May 11, 2019

START THE VP BUZZ:

Rhode Island's Governor Uses Her VC Chops to Boost the Economy:  Gina Raimondo, who co-founded a venture capital firm, is spreading prosperity through fiscal responsibility, investment in education, and business development. (Matthew A. Winkler, May 1, 2019, Bloomberg)

Not only is she the first gubernatorial winner of a majority in more than a decade (52.6 percent), she's the first woman to be reelected to the position as well as the first Democrat elected to lead the Ocean State since 1991. The Harvard-educated economist and Rhodes scholar is effectively writing a turnaround case study in how a state government with little going its way can become something of a benchmark. Her three-pronged strategy: create fiscal stability, invest in education and infrastructure, and recruit companies--relentlessly.

That last part comes naturally. Raimondo co-founded the venture capital firm Point Judith Capital in 2001, the only Rhode Island firm then devoted to financing new businesses. She stepped into politics in 2010 by successfully running for general treasurer after widening deficits resulted in budget cuts that threatened to shutter hundreds of local libraries, including the one favored by her two children and another where her grandfather learned English as a 14-year-old Italian immigrant. "We were headed in the wrong direction," she says.

As her first order of business, Raimondo confronted labor unions that supported her own Democratic Party about their pension debt--fraught politics, to be sure. Their pensions, she told them, wouldn't survive their unfunded $7 billion liability, the second-highest in the country on a per capita basis. She said they could settle for either "a quarter of a loaf or none." The unions still refused to budge.
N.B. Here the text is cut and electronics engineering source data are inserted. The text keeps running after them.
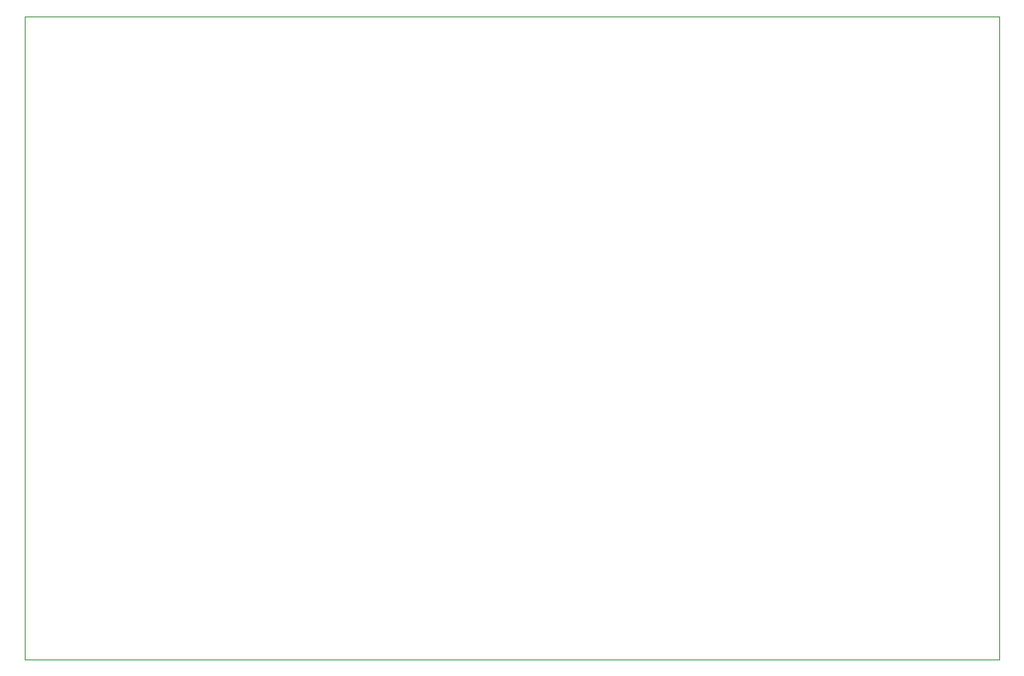
<source format=gm1>
G04 #@! TF.GenerationSoftware,KiCad,Pcbnew,8.0.4*
G04 #@! TF.CreationDate,2024-08-16T16:00:28+02:00*
G04 #@! TF.ProjectId,Purrtico_M,50757272-7469-4636-9f5f-4d2e6b696361,01*
G04 #@! TF.SameCoordinates,Original*
G04 #@! TF.FileFunction,Profile,NP*
%FSLAX46Y46*%
G04 Gerber Fmt 4.6, Leading zero omitted, Abs format (unit mm)*
G04 Created by KiCad (PCBNEW 8.0.4) date 2024-08-16 16:00:28*
%MOMM*%
%LPD*%
G01*
G04 APERTURE LIST*
G04 #@! TA.AperFunction,Profile*
%ADD10C,0.100000*%
G04 #@! TD*
G04 APERTURE END LIST*
D10*
X77800000Y-22900000D02*
X177800000Y-22900000D01*
X177800000Y-88900000D01*
X77800000Y-88900000D01*
X77800000Y-22900000D01*
M02*

</source>
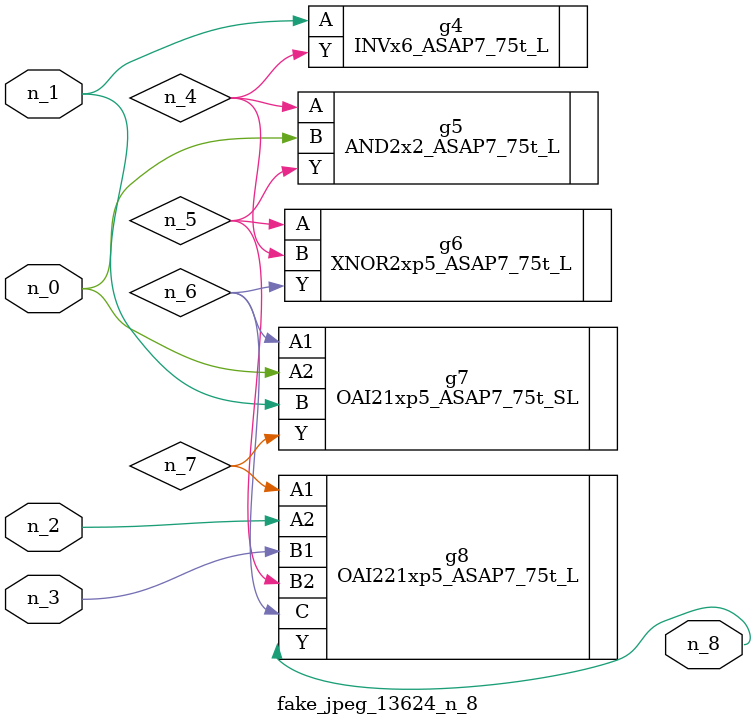
<source format=v>
module fake_jpeg_13624_n_8 (n_0, n_3, n_2, n_1, n_8);

input n_0;
input n_3;
input n_2;
input n_1;

output n_8;

wire n_4;
wire n_6;
wire n_5;
wire n_7;

INVx6_ASAP7_75t_L g4 ( 
.A(n_1),
.Y(n_4)
);

AND2x2_ASAP7_75t_L g5 ( 
.A(n_4),
.B(n_0),
.Y(n_5)
);

XNOR2xp5_ASAP7_75t_L g6 ( 
.A(n_5),
.B(n_4),
.Y(n_6)
);

OAI21xp5_ASAP7_75t_SL g7 ( 
.A1(n_6),
.A2(n_0),
.B(n_1),
.Y(n_7)
);

OAI221xp5_ASAP7_75t_L g8 ( 
.A1(n_7),
.A2(n_2),
.B1(n_3),
.B2(n_5),
.C(n_6),
.Y(n_8)
);


endmodule
</source>
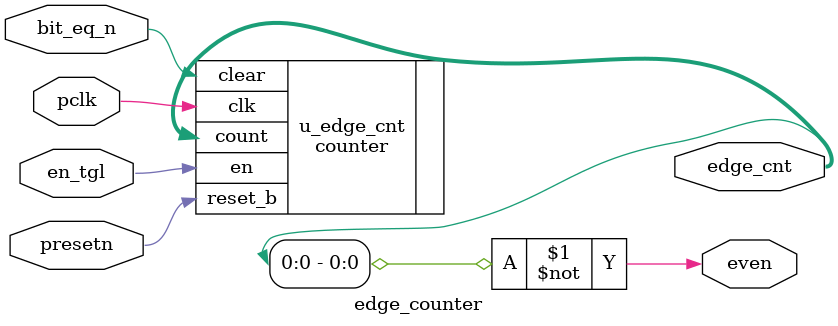
<source format=sv>
module edge_counter (
  input logic pclk,
  input logic presetn,
  input logic bit_eq_n,
  input logic en_tgl,
  
  output logic [4:0] edge_cnt,
  output logic       even

);
  
  counter #(
    .RESET_VALUE   ( 1'b0  ),
    .COUNTER_WIDTH ( 5    )
  ) u_edge_cnt (
    .clk     ( pclk        ),
    .reset_b ( presetn     ),
    .clear   ( bit_eq_n    ),
    .en      ( en_tgl      ), 
    .count   ( edge_cnt    )
  );
  
  assign even =  ~(edge_cnt[0]);

endmodule
</source>
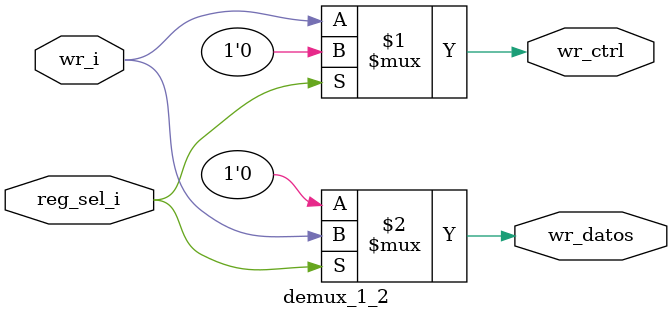
<source format=sv>
`timescale 1ns / 1ps

module demux_1_2 (                               
    input logic      wr_i,             // entrada del demux
    input logic      reg_sel_i,        // selector del demux
    output logic     wr_ctrl,          // primera salida del demux
    output logic     wr_datos);        // segunda salida del demux

//Asigna el valor del wr segun la seleccion que recibe
    assign wr_ctrl  = reg_sel_i ? 1'b0 : wr_i;
    assign wr_datos = reg_sel_i ? wr_i : 1'b0;
    
endmodule

</source>
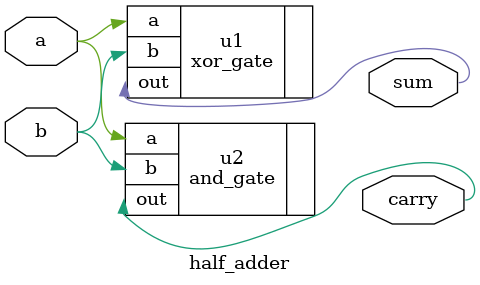
<source format=v>
`default_nettype none
module half_adder(
    input wire a,
    input wire b,
    output wire sum,
    output wire carry
);

    xor_gate u1 (
        .a(a),
        .b(b),
        .out(sum)
    );

    and_gate u2 (
        .a(a),
        .b(b),
        .out(carry)
    );

endmodule

</source>
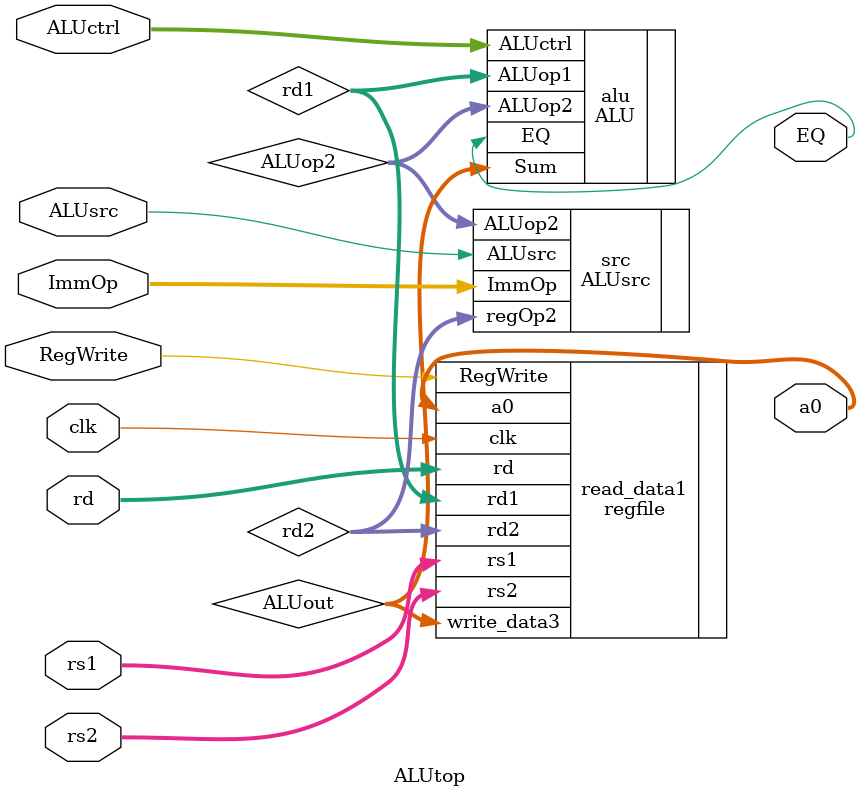
<source format=sv>
module ALUtop #(
    parameter       A_WIDTH = 5,
    parameter       D_WIDTH = 32
)(
    input logic [A_WIDTH-1:0]   rs1,
    input logic [A_WIDTH-1:0]   rs2,
    input logic [A_WIDTH-1:0]   rd,
    input logic                 clk,
    input logic                 RegWrite,
    input logic [D_WIDTH-1:0]   ImmOp,
    input logic [2:0]           ALUctrl,  
    input logic                 ALUsrc,
    output logic                EQ,
    output logic [D_WIDTH-1:0]  a0

);

logic [D_WIDTH-1:0]             rd1 ; // wire connecting RD1 output to ALUop1
logic [D_WIDTH-1:0]             rd2 ; // wire connecting RD2 output to multiplexer
logic [D_WIDTH-1:0]             ALUop2 ; // wire connecting multiplexer into input of ALU
logic [D_WIDTH-1:0]             ALUout ; // wire connecting output of ALU to regfile WD3


regfile read_data1 (
    .clk(clk),
    //.rst(rst), need to include
    .rd1(rd1),
    .rs1(rs1),
    .rs2(rs2),
    .rd(rd),
    .RegWrite(RegWrite),
    .write_data3(ALUout),
    .rd2(rd2), 
    .a0(a0)
);

ALUsrc src(
    .regOp2(rd2),
    .ALUsrc(ALUsrc),
    .ImmOp(ImmOp),
    .ALUop2(ALUop2) // ALUop2
);

ALU alu(
    .ALUctrl(ALUctrl),
    .ALUop1(rd1),
    .ALUop2(ALUop2), // ALUop2
    .Sum(ALUout),
    .EQ(EQ)
);

endmodule

</source>
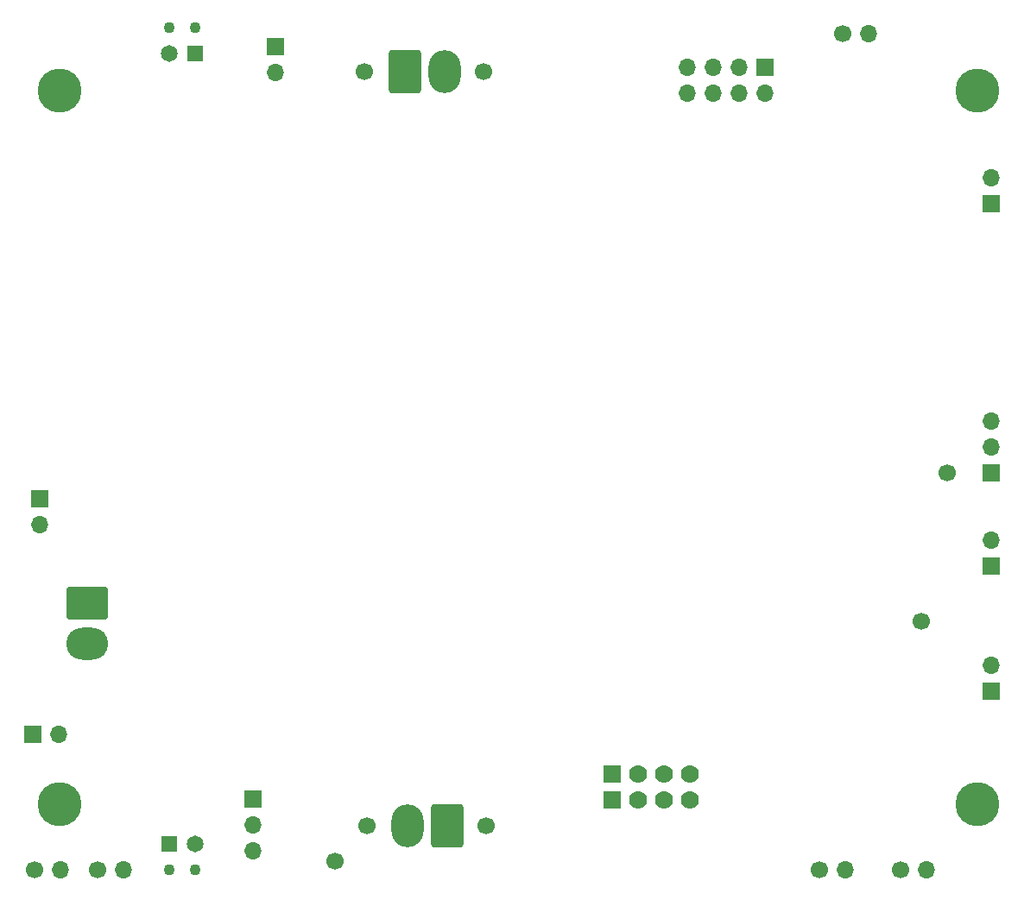
<source format=gbs>
G04 #@! TF.GenerationSoftware,KiCad,Pcbnew,9.0.5*
G04 #@! TF.CreationDate,2025-12-23T11:29:20-06:00*
G04 #@! TF.ProjectId,MotorBoard,4d6f746f-7242-46f6-9172-642e6b696361,v7*
G04 #@! TF.SameCoordinates,Original*
G04 #@! TF.FileFunction,Soldermask,Bot*
G04 #@! TF.FilePolarity,Negative*
%FSLAX46Y46*%
G04 Gerber Fmt 4.6, Leading zero omitted, Abs format (unit mm)*
G04 Created by KiCad (PCBNEW 9.0.5) date 2025-12-23 11:29:20*
%MOMM*%
%LPD*%
G01*
G04 APERTURE LIST*
G04 Aperture macros list*
%AMRoundRect*
0 Rectangle with rounded corners*
0 $1 Rounding radius*
0 $2 $3 $4 $5 $6 $7 $8 $9 X,Y pos of 4 corners*
0 Add a 4 corners polygon primitive as box body*
4,1,4,$2,$3,$4,$5,$6,$7,$8,$9,$2,$3,0*
0 Add four circle primitives for the rounded corners*
1,1,$1+$1,$2,$3*
1,1,$1+$1,$4,$5*
1,1,$1+$1,$6,$7*
1,1,$1+$1,$8,$9*
0 Add four rect primitives between the rounded corners*
20,1,$1+$1,$2,$3,$4,$5,0*
20,1,$1+$1,$4,$5,$6,$7,0*
20,1,$1+$1,$6,$7,$8,$9,0*
20,1,$1+$1,$8,$9,$2,$3,0*%
G04 Aperture macros list end*
%ADD10R,1.700000X1.700000*%
%ADD11O,1.700000X1.700000*%
%ADD12C,1.700000*%
%ADD13RoundRect,0.250000X-1.330000X-1.850000X1.330000X-1.850000X1.330000X1.850000X-1.330000X1.850000X0*%
%ADD14O,3.160000X4.200000*%
%ADD15R,1.778000X1.778000*%
%ADD16C,1.778000*%
%ADD17C,4.318000*%
%ADD18C,1.100000*%
%ADD19R,1.650000X1.650000*%
%ADD20C,1.650000*%
%ADD21RoundRect,0.250000X1.330000X1.850000X-1.330000X1.850000X-1.330000X-1.850000X1.330000X-1.850000X0*%
%ADD22RoundRect,0.250000X-1.800000X1.330000X-1.800000X-1.330000X1.800000X-1.330000X1.800000X1.330000X0*%
%ADD23O,4.100000X3.160000*%
G04 APERTURE END LIST*
D10*
X75184000Y-36700000D03*
D11*
X75184000Y-39240000D03*
D12*
X57785000Y-117475000D03*
D11*
X60325000Y-117475000D03*
D13*
X87861000Y-39116000D03*
D14*
X91821000Y-39116000D03*
D10*
X145415000Y-78486000D03*
D11*
X145415000Y-75946000D03*
X145415000Y-73406000D03*
D12*
X130810000Y-35433000D03*
D11*
X133350000Y-35433000D03*
D12*
X95885000Y-113157000D03*
D15*
X108204000Y-110617000D03*
D16*
X110744000Y-110617000D03*
X113284000Y-110617000D03*
X115824000Y-110617000D03*
D15*
X108204000Y-108077000D03*
D16*
X110744000Y-108077000D03*
X113284000Y-108077000D03*
X115824000Y-108077000D03*
D10*
X123190000Y-38735000D03*
D11*
X120650000Y-38735000D03*
X118110000Y-38735000D03*
X115570000Y-38735000D03*
X115570000Y-41275000D03*
X118110000Y-41275000D03*
X120650000Y-41275000D03*
X123190000Y-41275000D03*
D10*
X145415000Y-99949000D03*
D11*
X145415000Y-97409000D03*
D12*
X138557000Y-93091000D03*
X51557000Y-117475000D03*
D11*
X54097000Y-117475000D03*
D17*
X144000000Y-41000000D03*
X144000000Y-111000000D03*
X54000000Y-41000000D03*
D18*
X67310000Y-34798000D03*
X64770000Y-34798000D03*
D19*
X67310000Y-37338000D03*
D20*
X64770000Y-37338000D03*
D12*
X128524000Y-117475000D03*
D11*
X131064000Y-117475000D03*
D17*
X54000000Y-111000000D03*
D21*
X92075000Y-113157000D03*
D14*
X88115000Y-113157000D03*
D18*
X64770000Y-117475000D03*
X67310000Y-117475000D03*
D19*
X64770000Y-114935000D03*
D20*
X67310000Y-114935000D03*
D12*
X84201000Y-113157000D03*
D10*
X52070000Y-81021000D03*
D11*
X52070000Y-83561000D03*
D12*
X136525000Y-117475000D03*
D11*
X139065000Y-117475000D03*
D10*
X145415000Y-52070000D03*
D11*
X145415000Y-49530000D03*
D12*
X81026000Y-116586000D03*
X141097000Y-78486000D03*
X95631000Y-39116000D03*
D10*
X51430000Y-104140000D03*
D11*
X53970000Y-104140000D03*
D12*
X83947000Y-39116000D03*
D10*
X73025000Y-110490000D03*
D11*
X73025000Y-113030000D03*
X73025000Y-115570000D03*
D10*
X145415000Y-87630000D03*
D11*
X145415000Y-85090000D03*
D22*
X56769000Y-91313000D03*
D23*
X56769000Y-95273000D03*
M02*

</source>
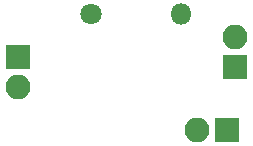
<source format=gbr>
G04 #@! TF.FileFunction,Soldermask,Bot*
%FSLAX46Y46*%
G04 Gerber Fmt 4.6, Leading zero omitted, Abs format (unit mm)*
G04 Created by KiCad (PCBNEW 4.0.6) date 11/05/17 19:48:39*
%MOMM*%
%LPD*%
G01*
G04 APERTURE LIST*
%ADD10C,0.100000*%
%ADD11R,2.100000X2.100000*%
%ADD12O,2.100000X2.100000*%
%ADD13C,1.800000*%
%ADD14O,1.800000X1.800000*%
G04 APERTURE END LIST*
D10*
D11*
X145770000Y-89540000D03*
D12*
X143230000Y-89540000D03*
D11*
X146420000Y-84200000D03*
D12*
X146420000Y-81660000D03*
D11*
X128080000Y-83350000D03*
D12*
X128080000Y-85890000D03*
D13*
X134200000Y-79740000D03*
D14*
X141820000Y-79740000D03*
M02*

</source>
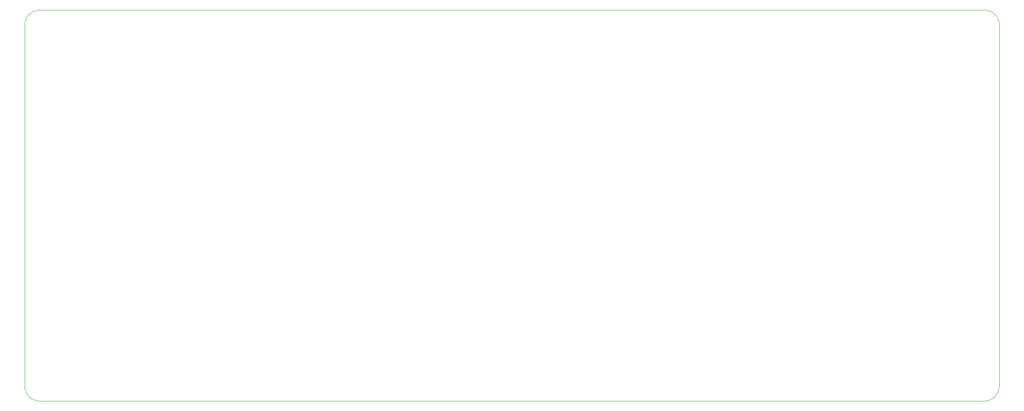
<source format=gbr>
%TF.GenerationSoftware,KiCad,Pcbnew,6.0.6-3a73a75311~116~ubuntu20.04.1*%
%TF.CreationDate,2022-07-11T16:37:52-07:00*%
%TF.ProjectId,zx81-kbd,7a783831-2d6b-4626-942e-6b696361645f,rev?*%
%TF.SameCoordinates,Original*%
%TF.FileFunction,Profile,NP*%
%FSLAX46Y46*%
G04 Gerber Fmt 4.6, Leading zero omitted, Abs format (unit mm)*
G04 Created by KiCad (PCBNEW 6.0.6-3a73a75311~116~ubuntu20.04.1) date 2022-07-11 16:37:52*
%MOMM*%
%LPD*%
G01*
G04 APERTURE LIST*
%TA.AperFunction,Profile*%
%ADD10C,0.100000*%
%TD*%
G04 APERTURE END LIST*
D10*
X31000000Y-34000000D02*
G75*
G03*
X28000000Y-37000000I264460J-3264460D01*
G01*
X242000000Y-37000000D02*
X242000000Y-117000000D01*
X242000000Y-37000000D02*
G75*
G03*
X239000000Y-34000000I-3264500J-264500D01*
G01*
X31000000Y-34000000D02*
X239000000Y-34000000D01*
X28000000Y-37000000D02*
X28000000Y-117000000D01*
X239000000Y-120000000D02*
X31000000Y-120000000D01*
X28000000Y-117000000D02*
G75*
G03*
X31000000Y-120000000I3264460J264460D01*
G01*
X239000000Y-120000000D02*
G75*
G03*
X242000000Y-117000000I-264500J3264500D01*
G01*
M02*

</source>
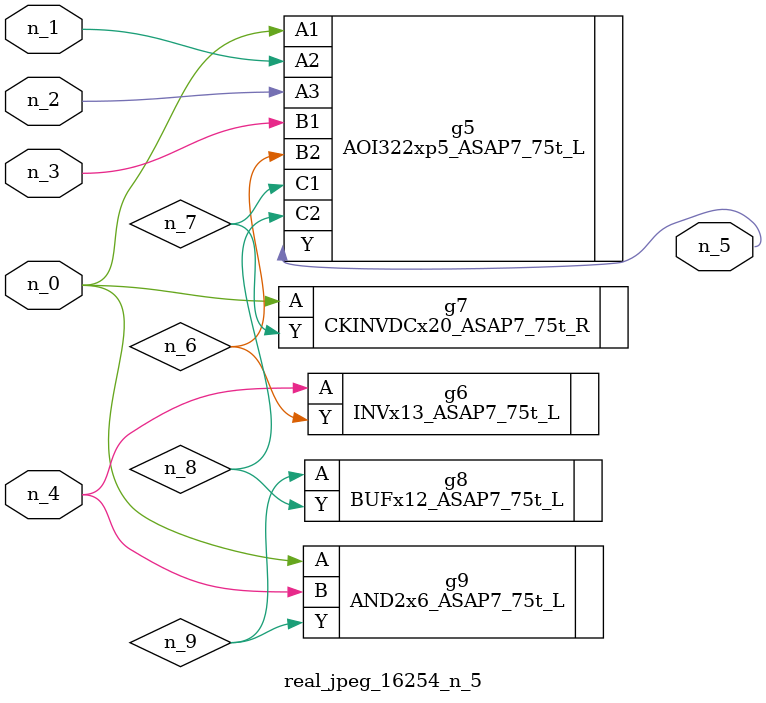
<source format=v>
module real_jpeg_16254_n_5 (n_4, n_0, n_1, n_2, n_3, n_5);

input n_4;
input n_0;
input n_1;
input n_2;
input n_3;

output n_5;

wire n_8;
wire n_6;
wire n_7;
wire n_9;

AOI322xp5_ASAP7_75t_L g5 ( 
.A1(n_0),
.A2(n_1),
.A3(n_2),
.B1(n_3),
.B2(n_6),
.C1(n_7),
.C2(n_8),
.Y(n_5)
);

CKINVDCx20_ASAP7_75t_R g7 ( 
.A(n_0),
.Y(n_7)
);

AND2x6_ASAP7_75t_L g9 ( 
.A(n_0),
.B(n_4),
.Y(n_9)
);

INVx13_ASAP7_75t_L g6 ( 
.A(n_4),
.Y(n_6)
);

BUFx12_ASAP7_75t_L g8 ( 
.A(n_9),
.Y(n_8)
);


endmodule
</source>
Amid that standoff, Raimondo announced her candidacy for governor. In a heated three-way race, voters lifted her to the statehouse with 40 percent of the vote. Soon after her election, she solved Rhode Island's pension crisis--without having to raise taxes--when the two sides reached a settlement in state Supreme Court. "Gina Raimondo led Rhode Island to enact the boldest pension reform of any state in recent years," wrote Josh Barro in the Washington Examiner in 2012.

As governor, Raimondo immediately set out to improve the state's education system. "The policymaker in me, the economist in me, the businessperson in me knows it's a no-brainer to invest in education," she says. To reverse a brain drain, her initial budget relieved graduates from any Rhode Island-based college or university of their student loans--as long as they agreed to live and work in the state for four years in jobs related to science, technology, engineering, and mathematics (STEM). The Providence Journal rated the so-called Wavemaker Fellowship "a promise kept." A year later, her government guaranteed two years of free college or community college to every in-state student, tripling the community college graduation rate. More recently, Raimondo's "CS4RI" initiative makes Rhode Island the first state poised to bring computer science into every public school. To help pay for these programs, revenue from taxes increased 17.3 percent over the past four years.

Yet the single best investment for long-term economic prosperity are her 4-year-old constituents, says Raimondo, who cites the Brooking Institution's April 2017 report, The Current State of Scientific Knowledge on Pre-Kindergarten Effects, when discussing the importance early learning plays in shaping brain development. "You shouldn't have to be rich or lucky to get your kid into school," adds Raimondo, who's tripled the number of pre-K classes in the state and also guaranteed that every child can attend all-day kindergarten. Rhode Island allocates $14,889 per student, or 138.3 percent of the U.S. average and the ninth-highest figure in the nation.